DIRECTIONS FOR THIS TASK ->
Reproduce exactly the lines from the top of the records below through the line holding "in the woman.<sup>14</sup>".

----- PROVIDED RECORDS -----

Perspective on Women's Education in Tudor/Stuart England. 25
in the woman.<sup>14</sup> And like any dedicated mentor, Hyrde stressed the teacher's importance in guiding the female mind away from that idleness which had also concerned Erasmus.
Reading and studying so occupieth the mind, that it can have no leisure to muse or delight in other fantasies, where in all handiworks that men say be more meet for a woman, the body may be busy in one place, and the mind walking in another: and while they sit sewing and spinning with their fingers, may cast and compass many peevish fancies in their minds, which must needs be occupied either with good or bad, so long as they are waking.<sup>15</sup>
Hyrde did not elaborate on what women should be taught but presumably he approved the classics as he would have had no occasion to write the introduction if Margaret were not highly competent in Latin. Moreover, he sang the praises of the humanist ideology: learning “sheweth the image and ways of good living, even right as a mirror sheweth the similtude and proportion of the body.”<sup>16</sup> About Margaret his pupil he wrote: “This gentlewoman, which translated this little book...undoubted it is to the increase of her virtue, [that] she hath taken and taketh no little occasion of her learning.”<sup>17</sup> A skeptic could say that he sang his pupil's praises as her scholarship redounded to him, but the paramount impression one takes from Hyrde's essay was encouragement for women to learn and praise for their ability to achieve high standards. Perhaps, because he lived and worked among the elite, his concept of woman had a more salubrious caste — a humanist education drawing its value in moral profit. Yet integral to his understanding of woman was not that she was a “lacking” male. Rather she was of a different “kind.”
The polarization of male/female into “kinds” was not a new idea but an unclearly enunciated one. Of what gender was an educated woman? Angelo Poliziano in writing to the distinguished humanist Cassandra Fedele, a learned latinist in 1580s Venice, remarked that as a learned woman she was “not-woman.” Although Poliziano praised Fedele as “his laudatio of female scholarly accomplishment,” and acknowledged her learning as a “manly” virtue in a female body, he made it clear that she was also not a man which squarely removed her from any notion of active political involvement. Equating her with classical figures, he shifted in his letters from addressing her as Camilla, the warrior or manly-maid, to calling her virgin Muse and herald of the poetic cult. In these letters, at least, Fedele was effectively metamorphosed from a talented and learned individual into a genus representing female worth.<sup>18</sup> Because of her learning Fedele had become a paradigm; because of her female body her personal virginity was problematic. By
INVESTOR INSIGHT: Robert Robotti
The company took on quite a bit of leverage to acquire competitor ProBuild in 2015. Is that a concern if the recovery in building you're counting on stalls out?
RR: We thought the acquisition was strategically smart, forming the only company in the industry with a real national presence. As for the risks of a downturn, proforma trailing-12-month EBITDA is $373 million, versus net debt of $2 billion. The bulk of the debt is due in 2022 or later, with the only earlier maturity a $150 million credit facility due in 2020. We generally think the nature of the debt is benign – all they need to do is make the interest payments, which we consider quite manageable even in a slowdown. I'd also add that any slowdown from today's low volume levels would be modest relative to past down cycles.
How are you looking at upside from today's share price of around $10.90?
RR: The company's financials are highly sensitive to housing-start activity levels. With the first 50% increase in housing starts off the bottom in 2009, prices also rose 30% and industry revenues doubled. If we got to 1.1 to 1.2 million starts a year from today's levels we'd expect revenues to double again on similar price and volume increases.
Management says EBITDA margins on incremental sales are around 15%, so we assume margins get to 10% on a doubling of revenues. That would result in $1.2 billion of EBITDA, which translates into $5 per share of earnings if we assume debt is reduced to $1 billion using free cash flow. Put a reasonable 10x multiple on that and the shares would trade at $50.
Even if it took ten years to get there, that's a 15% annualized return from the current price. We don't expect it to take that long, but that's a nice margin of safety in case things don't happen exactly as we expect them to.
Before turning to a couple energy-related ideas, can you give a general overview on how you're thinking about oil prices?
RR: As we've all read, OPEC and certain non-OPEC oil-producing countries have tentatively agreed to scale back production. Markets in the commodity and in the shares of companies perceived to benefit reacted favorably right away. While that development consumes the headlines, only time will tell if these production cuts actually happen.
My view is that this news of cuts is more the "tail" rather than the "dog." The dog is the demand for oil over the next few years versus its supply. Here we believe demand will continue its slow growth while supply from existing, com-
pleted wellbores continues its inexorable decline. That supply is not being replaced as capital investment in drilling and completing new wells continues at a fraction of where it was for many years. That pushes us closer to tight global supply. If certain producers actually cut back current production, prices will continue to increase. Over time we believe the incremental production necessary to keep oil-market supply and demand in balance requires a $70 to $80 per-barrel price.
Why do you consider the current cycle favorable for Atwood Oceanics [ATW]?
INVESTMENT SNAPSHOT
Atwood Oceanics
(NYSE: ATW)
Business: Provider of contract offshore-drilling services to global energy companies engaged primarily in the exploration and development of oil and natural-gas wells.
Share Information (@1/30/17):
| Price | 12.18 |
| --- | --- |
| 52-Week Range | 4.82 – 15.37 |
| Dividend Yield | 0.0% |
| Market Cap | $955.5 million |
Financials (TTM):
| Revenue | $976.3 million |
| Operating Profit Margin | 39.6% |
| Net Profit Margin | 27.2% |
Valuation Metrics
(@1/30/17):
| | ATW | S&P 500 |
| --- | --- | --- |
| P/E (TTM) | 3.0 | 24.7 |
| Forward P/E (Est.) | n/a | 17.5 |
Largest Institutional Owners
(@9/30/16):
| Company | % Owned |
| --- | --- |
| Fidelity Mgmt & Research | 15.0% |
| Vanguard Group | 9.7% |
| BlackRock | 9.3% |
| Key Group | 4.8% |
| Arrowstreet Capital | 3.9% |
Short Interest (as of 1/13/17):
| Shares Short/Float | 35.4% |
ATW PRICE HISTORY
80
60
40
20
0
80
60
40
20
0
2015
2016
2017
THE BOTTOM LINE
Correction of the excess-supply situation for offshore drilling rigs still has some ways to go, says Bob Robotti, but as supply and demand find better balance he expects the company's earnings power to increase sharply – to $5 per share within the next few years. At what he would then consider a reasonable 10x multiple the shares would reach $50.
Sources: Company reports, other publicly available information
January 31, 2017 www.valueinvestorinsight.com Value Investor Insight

-----

EXPECTED ANSWER ->
Perspective on Women's Education in Tudor/Stuart England. 25
in the woman.<sup>14</sup> And like any dedicated mentor, Hyrde stressed the teacher's importance in guiding the female mind away from that idleness which had also concerned Erasmus.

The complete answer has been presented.